A história de Gonçalo Medeiros dentro dos valores humanos vem de longe. Tudo começou na Índia, a partir de uma experiência pessoal. “Estive no país por diversas vezes. Costumava ver alunos das escolas de Sathya Sai Baba, mas eles não me despertavam maior atenção. Até que, em outubro de 1991, fui a um bebedouro público. Era um dia quente, com sol forte, e beber água era uma necessidade. É costume um mesmo copo ser usado por muitas pessoas, porque elas têm o hábito de derramar a água na boca sem encostá-lo nos lábios. Me surpreendi com um menino. Antes que eu pegasse o copo, ele se antecipou, e me serviu. Bebi a água. Ele me perguntou se queria mais. Aceitei. E, novamente, o jovem estudante encheu o copo e me serviu. Neste momento acordei para a Educação em Valores Humanos, pois me dei conta de que eu não havia aprendido a ser gentil, ao menos na mesma medida em que aquele garoto havia sido comigo, apesar de toda a minha formação em Filosofia.”
Ao retornar ao Brasil, Gonçalo enxergou no próprio país um cenário preocupante. Vivíamos - ou ainda vivemos? - o lado oposto da prática da EVH. Na época, início da década de 1990, o governo brasileiro iniciava um programa nacional de construção de escolas. A imprensa noticiava que crianças das favelas seriam abrigadas nessas unidades: durante o dia teriam instrução, práticas de esportes, assistência médica, alimentos. "Tanto em relação às crianças de comunidades, quanto as demais, eu me perguntava sempre: teriam elas uma adequada formação de sua personalidade com os valores passados no convívio familiar e na escola? A imprensa noticiava, no entanto, uma geral degeneração dos valores. Se os pais não tivessem uma boa formação, como passariam valores positivos para os filhos? Se os professores, por seu turno, não tivessem aprendido ou praticassem tais valores, como os transmitiriam para os estudantes?."
Movido por todas essas indagações, no início de 1992, Gonçalo escreveu uma carta ao Presidente da República e ao Ministro da Educação com argumentos de que, para uma boa formação da personalidade da juventude, as crianças precisariam de algo além de instrução, esporte, alimento e assistência médica: deveriam alimentar-se de valores humanos. "Como resposta, obtive um comunicado de que a carta seria encaminhada ao MEC. A resposta foi de que este assunto era de competência dos estados e municípios!". Ainda em 1992, ocorre a primeira palestra sobre o Programa, na Faculdade de Filosofia de Araxá, Minas Gerais. Estava lançada a semente. "Em maio de 1994 estivemos com o Professor Murílio Hingel, Ministro da Educação e do Desporto. Trocamos ideias. Saí decidido a difundir o método e assim o fiz, estado a estado, município a município, tendo como ferramentas a presença em entrevistas com educadores e um vídeo, que mostra uma escola de sucesso na Zâmbia (África)".

▶ SOBRE A TAREFA
No texto sobre Gonçalo Medeiros, onde aconteceu a primeira palestra sobre o Programa, em 1992? Os dados não têm relação com o texto.

▶ DADOS PARA ANÁLISE
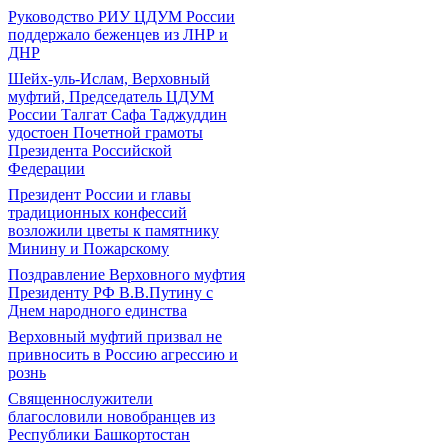
Руководство РИУ ЦДУМ России
поддержало беженцев из ЛНР и
ДНР
Шейх-уль-Ислам, Верховный
муфтий, Председатель ЦДУМ
России Талгат Сафа Таджуддин
удостоен Почетной грамоты
Президента Российской
Федерации
Президент России и главы
традиционных конфессий
возложили цветы к памятнику
Минину и Пожарскому
Поздравление Верховного муфтия
Президенту РФ В.В.Путину с
Днем народного единства
Верховный муфтий призвал не
привносить в Россию агрессию и
рознь
Священнослужители
благословили новобранцев из
Республики Башкортостан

▶ RESULTADO DO EXERCÍCIO
Na Faculdade de Filosofia de Araxá, Minas Gerais.